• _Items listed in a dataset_
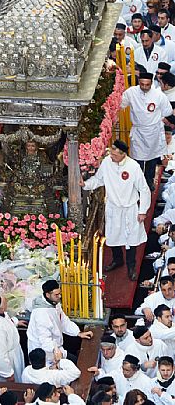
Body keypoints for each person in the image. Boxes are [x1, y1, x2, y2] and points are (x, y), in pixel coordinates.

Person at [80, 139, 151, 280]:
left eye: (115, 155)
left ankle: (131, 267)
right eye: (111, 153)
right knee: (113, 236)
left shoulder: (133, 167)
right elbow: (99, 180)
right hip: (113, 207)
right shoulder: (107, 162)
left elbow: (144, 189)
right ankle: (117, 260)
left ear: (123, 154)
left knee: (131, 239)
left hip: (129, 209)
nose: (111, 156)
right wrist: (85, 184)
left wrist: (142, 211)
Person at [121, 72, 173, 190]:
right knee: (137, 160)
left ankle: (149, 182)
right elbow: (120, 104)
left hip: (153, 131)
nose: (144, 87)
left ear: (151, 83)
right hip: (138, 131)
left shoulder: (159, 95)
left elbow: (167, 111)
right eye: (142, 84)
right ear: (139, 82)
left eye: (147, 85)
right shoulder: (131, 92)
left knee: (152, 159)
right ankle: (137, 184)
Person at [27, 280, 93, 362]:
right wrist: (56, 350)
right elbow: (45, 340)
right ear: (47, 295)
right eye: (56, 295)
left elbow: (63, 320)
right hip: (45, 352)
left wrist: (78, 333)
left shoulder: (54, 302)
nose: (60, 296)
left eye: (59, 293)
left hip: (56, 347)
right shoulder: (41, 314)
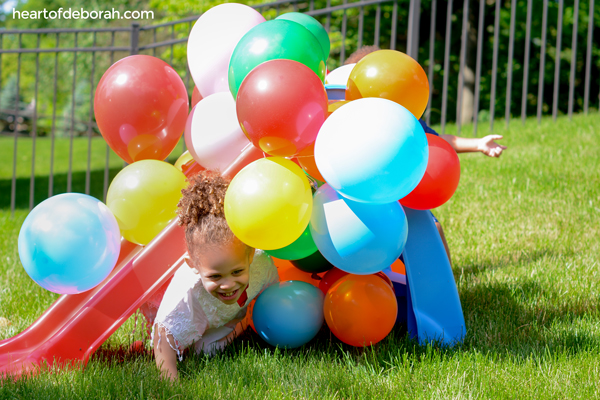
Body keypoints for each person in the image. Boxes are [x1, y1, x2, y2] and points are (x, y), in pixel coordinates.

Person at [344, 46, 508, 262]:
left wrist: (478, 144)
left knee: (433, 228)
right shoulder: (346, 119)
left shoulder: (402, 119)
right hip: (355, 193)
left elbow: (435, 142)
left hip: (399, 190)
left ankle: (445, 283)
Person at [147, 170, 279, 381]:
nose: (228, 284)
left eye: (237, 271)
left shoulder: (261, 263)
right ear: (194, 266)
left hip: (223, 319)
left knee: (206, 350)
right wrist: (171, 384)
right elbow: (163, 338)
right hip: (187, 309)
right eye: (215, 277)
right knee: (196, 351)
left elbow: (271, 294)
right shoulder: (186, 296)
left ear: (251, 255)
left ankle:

• _Task statement_
In the entries above, find the line containing "left wrist: (478, 144)". Set down that line and every line after it through the last one, exactly and alone.

• _Output of the exercise_
left wrist: (478, 144)
left knee: (433, 228)
right shoulder: (346, 119)
left shoulder: (402, 119)
right hip: (355, 193)
left elbow: (435, 142)
left hip: (399, 190)
left ankle: (445, 283)
Person at [147, 170, 279, 381]:
nose: (228, 284)
left eye: (237, 271)
left shoulder: (261, 263)
right ear: (194, 266)
left hip: (223, 319)
left knee: (206, 350)
right wrist: (171, 384)
right elbow: (163, 338)
right hip: (187, 309)
right eye: (215, 277)
right knee: (196, 351)
left elbow: (271, 294)
right shoulder: (186, 296)
left ear: (251, 255)
left ankle:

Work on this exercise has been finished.